The MneExperiment class serves as a base class for analyzing MEG data (gradiometer only) with MNE:

MneExperiment([root, find_subjects]) Analyze an MEG experiment (gradiometer only) with MNE
ROITestResult(subjects, samples, …) Test results for temporal tests in one or more ROIs
ROI2StageResult(subjects, samples, …) Test results for 2-stage tests in one or more ROIs

See also

For the guide on working with the MneExperiment class see The MneExperiment Pipeline.


Datasets for experimenting and testing:

datasets.get_loftus_masson_1994() Dataset used for illustration purposes by Loftus and Masson (1994)
datasets.get_mne_sample([tmin, tmax, …]) Load events and epochs from the MNE sample data
datasets.get_uts([utsnd, seed, nrm, vector3d]) Create a sample Dataset with 60 cases and random data.
datasets.get_uv([seed, nrm, vector]) Dataset with random univariate data
datasets.simulate_erp([n_trials, seed]) Simulate event-related EEG data


eelbrain.configure(n_workers=None, frame=None, autorun=None, show=None, format=None, figure_background=None, prompt_toolkit=None, animate=None, nice=None, tqdm=None)
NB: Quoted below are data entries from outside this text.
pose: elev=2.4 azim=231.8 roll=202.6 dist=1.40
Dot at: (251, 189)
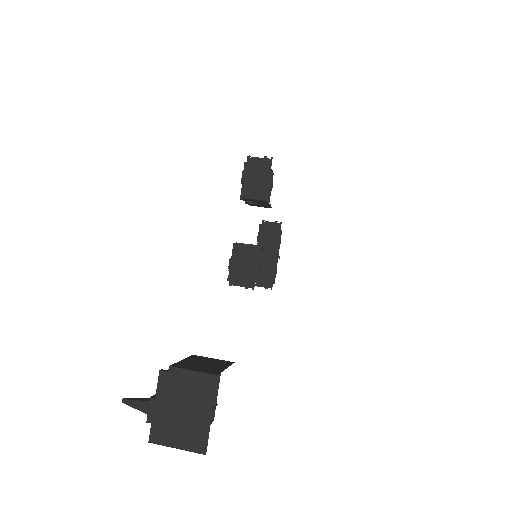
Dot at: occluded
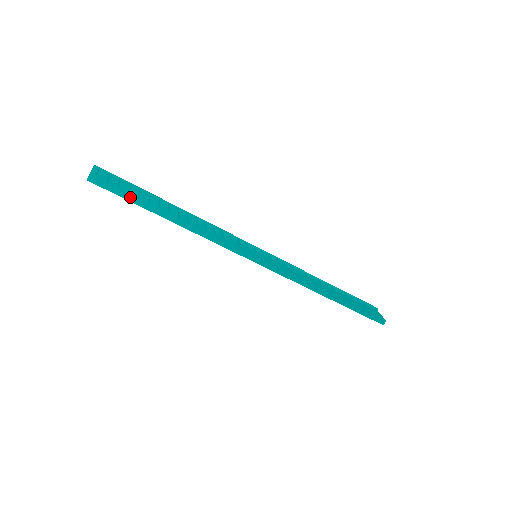
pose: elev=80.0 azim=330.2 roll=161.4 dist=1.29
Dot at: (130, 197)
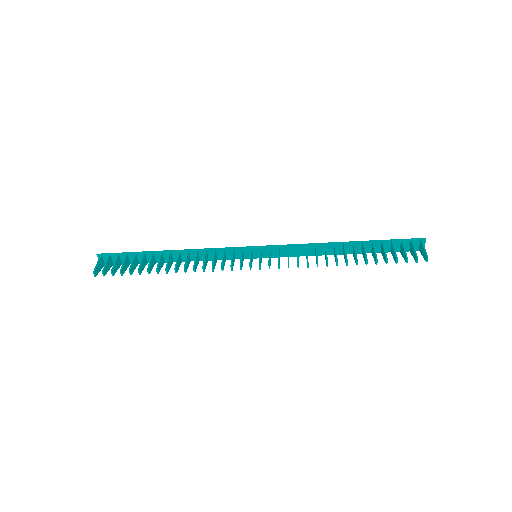
Dot at: occluded
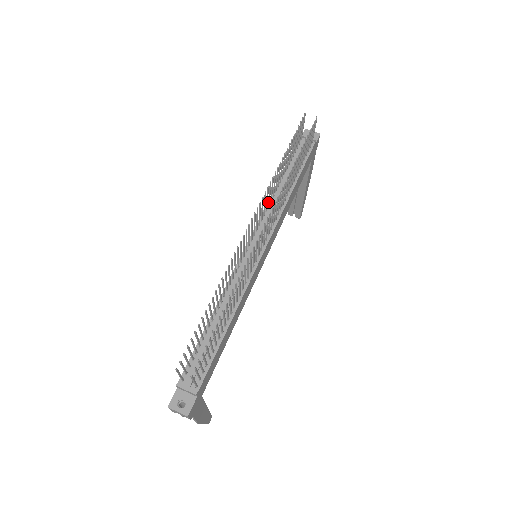
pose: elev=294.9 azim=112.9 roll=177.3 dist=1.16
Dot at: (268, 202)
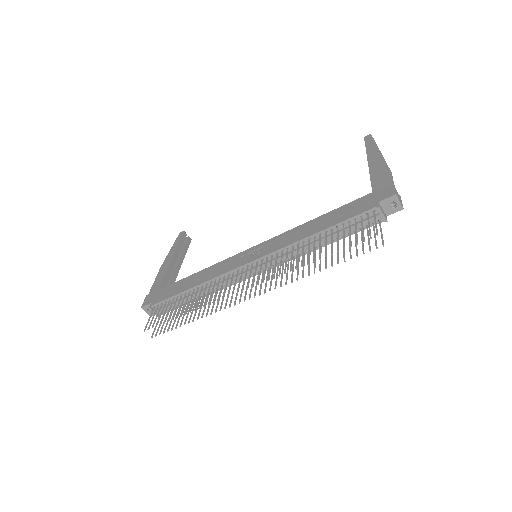
Dot at: (286, 252)
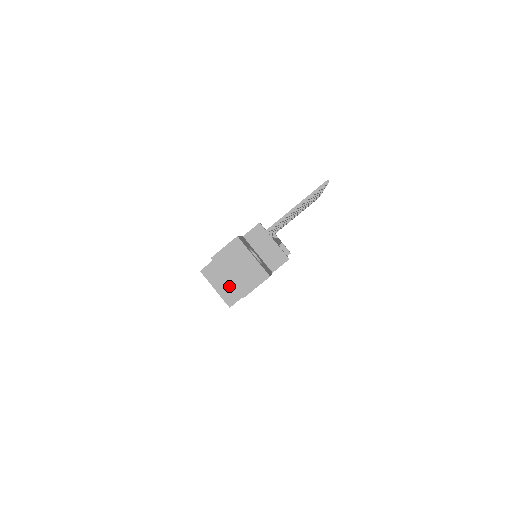
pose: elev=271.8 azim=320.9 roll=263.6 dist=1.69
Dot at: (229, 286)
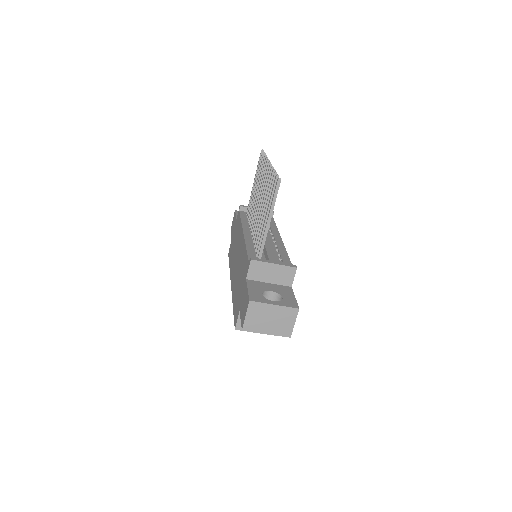
Dot at: occluded
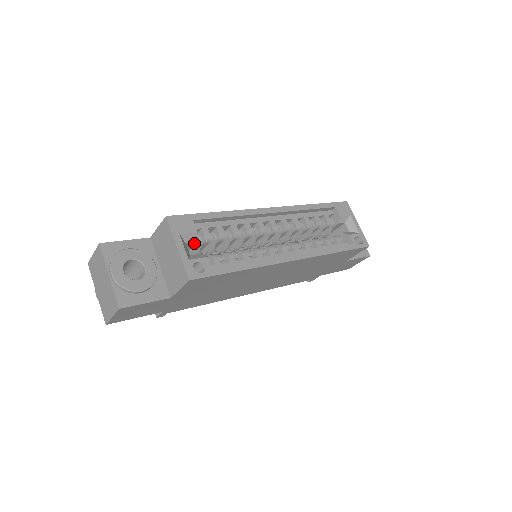
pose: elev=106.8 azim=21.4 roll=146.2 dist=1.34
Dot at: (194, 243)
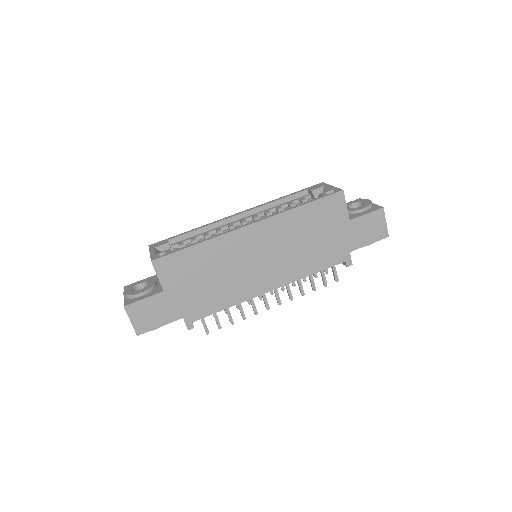
Dot at: occluded
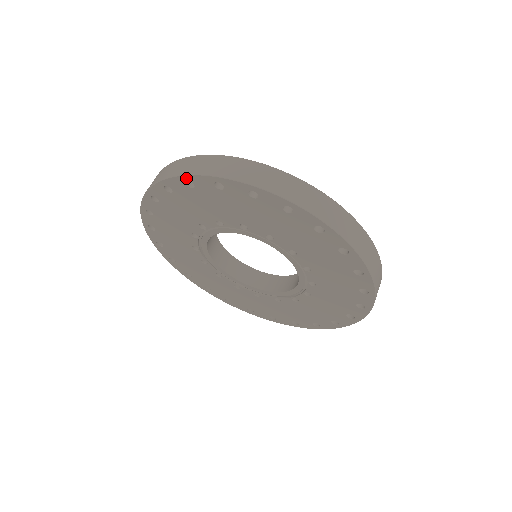
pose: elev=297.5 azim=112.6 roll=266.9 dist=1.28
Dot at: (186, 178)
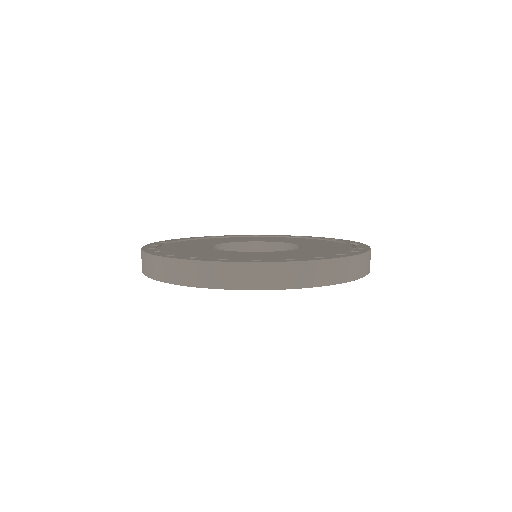
Dot at: (189, 286)
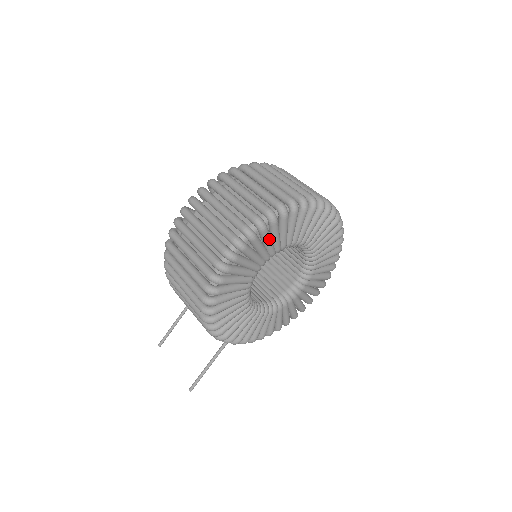
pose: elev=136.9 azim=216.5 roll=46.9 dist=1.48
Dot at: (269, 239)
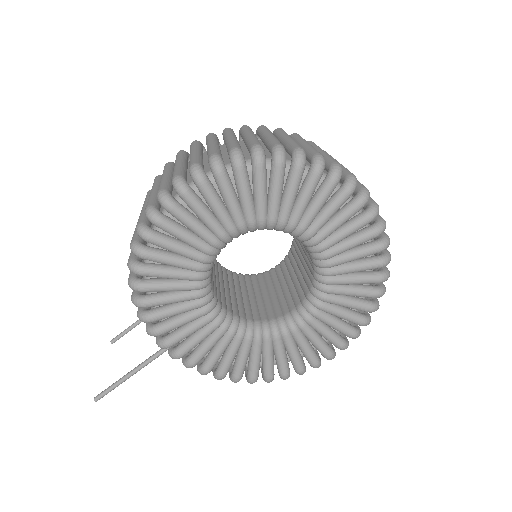
Dot at: (246, 189)
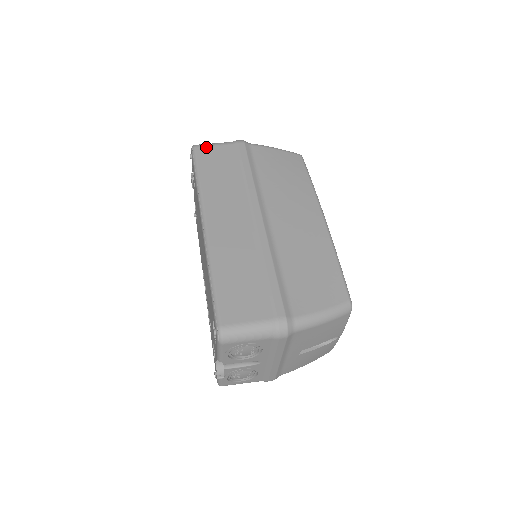
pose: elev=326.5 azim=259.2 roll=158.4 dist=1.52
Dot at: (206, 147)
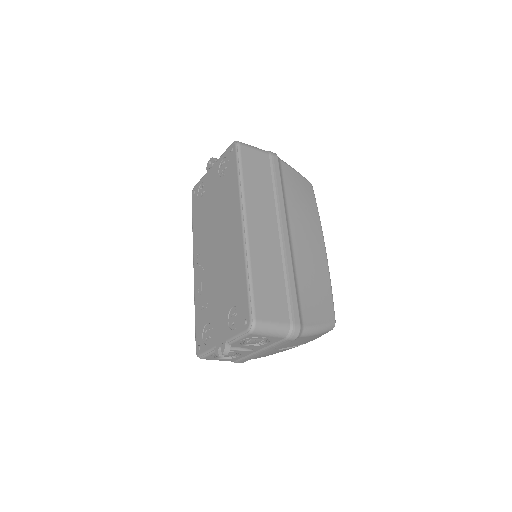
Dot at: (249, 148)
Set basic configuration parameters for the current session

n_workers : bool | int

Number of worker processes to use in multiprocessing enabled computations. False to disable multiprocessing. True (default) to use as many processes as cores are available. Negative numbers to use all but n available CPUs.

frame : bool

Open figures in the Eelbrain application. This provides additional functionality such as copying a figure to the clipboard. If False, open figures as normal matplotlib figures.

autorun : bool

When a figure is created, automatically enter the GUI mainloop. By default, this is True when the figure is created in interactive mode but False when the figure is created in a script (in order to run the GUI at a specific point in a script, call

show : bool

Show plots on the screen when they’re created (disable this to create plots and save them without showing them on the screen).

format : str

Default format for plots (for example “png”, “svg”, …).

figure_background : bool | matplotlib color

While matplotlib uses a gray figure background by default, Eelbrain uses white. Set this parameter to False to use the default from matplotlib.rcParams, or set it to a valid matplotblib color value to use an arbitrary color. True to revert to the default white.

prompt_toolkit : bool

In IPython 5, prompt_toolkit allows running the GUI main loop in parallel to the Terminal, meaning that the IPython terminal and GUI windows can be used without explicitly switching between Terminal and GUI. This feature is enabled by default, but can be disabled by setting prompt_toolkit=False.

animate : bool

Animate plot navigation (default True).

nice : int [-20, 19]

Scheduling priority for muliprocessing (larger number yields more to other processes; negative numbers require root privileges).

tqdm : bool

Enable or disable tqdm progress bars.